Iran’s Karrar UAV: Questions Remain

The Israeli defence establishment was no doubt listening attentively to last week’s news that Iran had developed its 1,000-km (539-nautical mile) range Karrar Unmanned Combat Aerial Vehicle (UCAV). The range of this weapon places Israel inside its envelope, but questions remain regarding the efficacy of this new aircraft.

Official announcements on Iranian television spoke of the UCAV being able to deliver two 250 lb (551 kg) bombs, or a single 500 lb (1,100 kg) weapon. As an alternative the drone could carry up to four anti-ship missiles.

So far, so impressive, but much remains unclear about this drone. It is one thing being able to design a UAV which can carry a weapons payload over such a distance, but in this respect, the Iranians are a good few years behind their arch-rivals Israel and the United States in designing drones which can deliver effects on target over long distances.
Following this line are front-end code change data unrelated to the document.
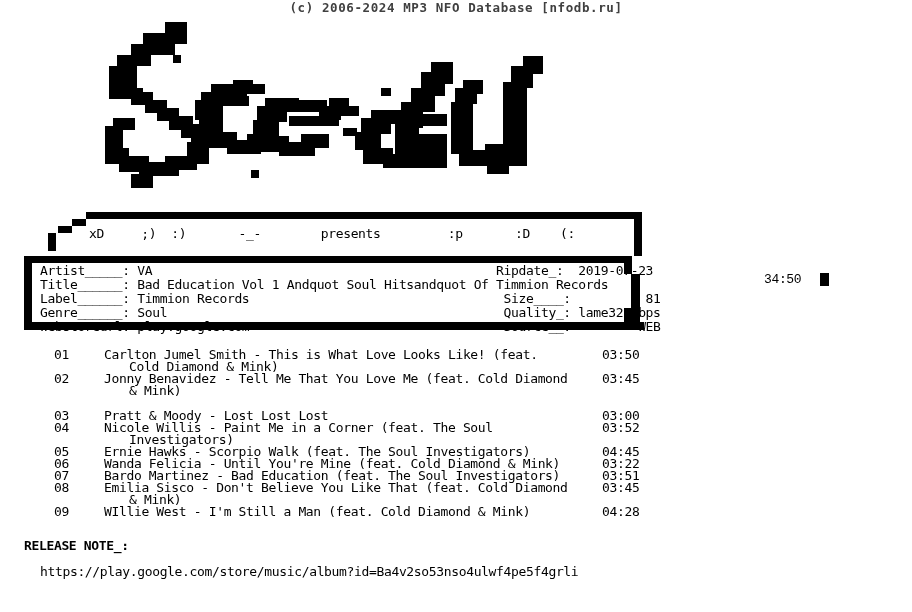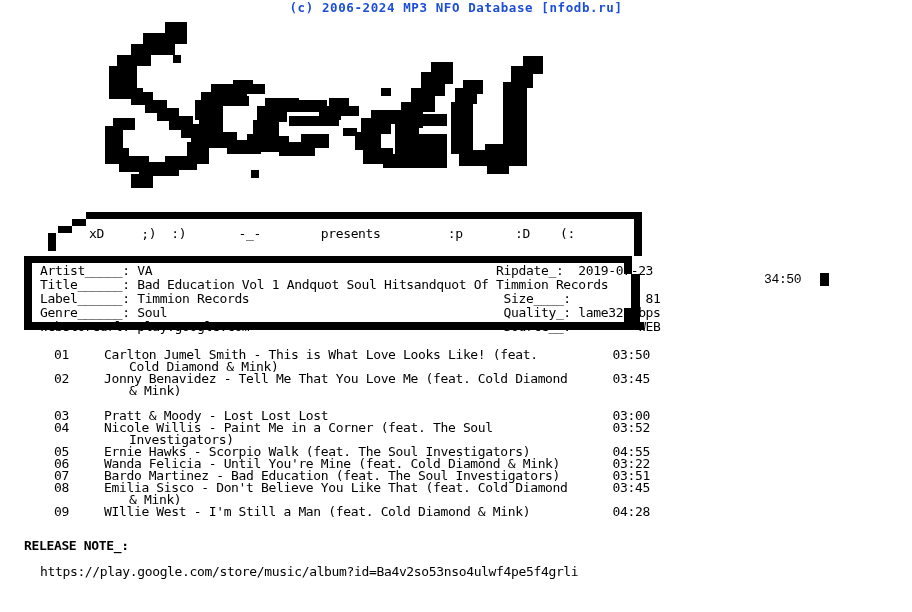--- a/index.html
+++ b/index.html
@@ -231,7 +231,7 @@
 </head>
 <body>
 
-<div id="header-banner" style="color: #1d4ed8;">(c) 2006-2024 MP3 NFO Database [nfodb.ru]</div>
+<div id="header-banner" style="color: #404040;">(c) 2006-2024 MP3 NFO Database [nfodb.ru]</div>
 
 <div id="ascii-logo">
   <svg width="500" height="180" viewBox="0 0 500 180" xmlns="http://www.w3.org/2000/svg">

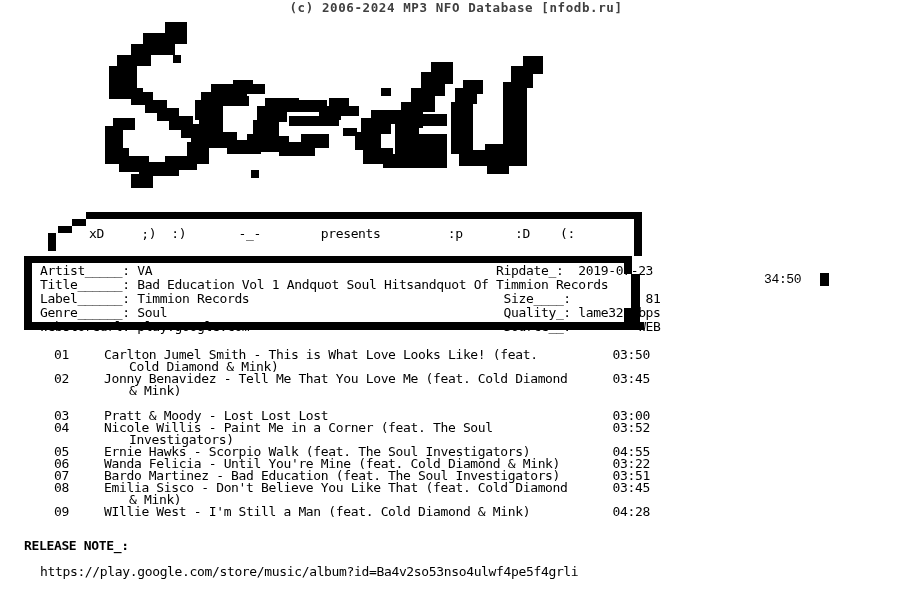--- a/index.html
+++ b/index.html
@@ -205,7 +205,7 @@
     position: absolute;
     left: 578px;
     top: 0px;
-    text-align: right;
+    text-align: left;
     width: 48px;
   }
   .track-cont {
How, for example, do the Iranians plan to guide the weapon? How sophisticated is the drone’s inertial navigation package to get iron on target after a journey of up to 1,000 km? Moreover, how exactly do the Iranians plan to fly this drone through what is probably some of the world’s most heavily defended airspace? The Karrar might not be too difficult to knock out of the sky, given that the design is reportedly closely based on the Denel Skua target drone developed in South Africa. Using a target-drone based design may not make Tehran’s latest efforts all that stealthy.

Furthermore, there is little world on the passive self-defences that the drone may carry. Reverse engineering, a skill which Iran excels at, may well yield cut-price copies of western aircraft, but it may not provide reliable replicas of the sophisticated electronic countermeasures that western aircraft routinely deploy to protect themselves from air defence radar and missiles.

While the Karrar’s arrival may cause Israel to continue to take notice of Iran’s UAV capabilities, the apparent simplicity of this aircraft may not cause it too much concern.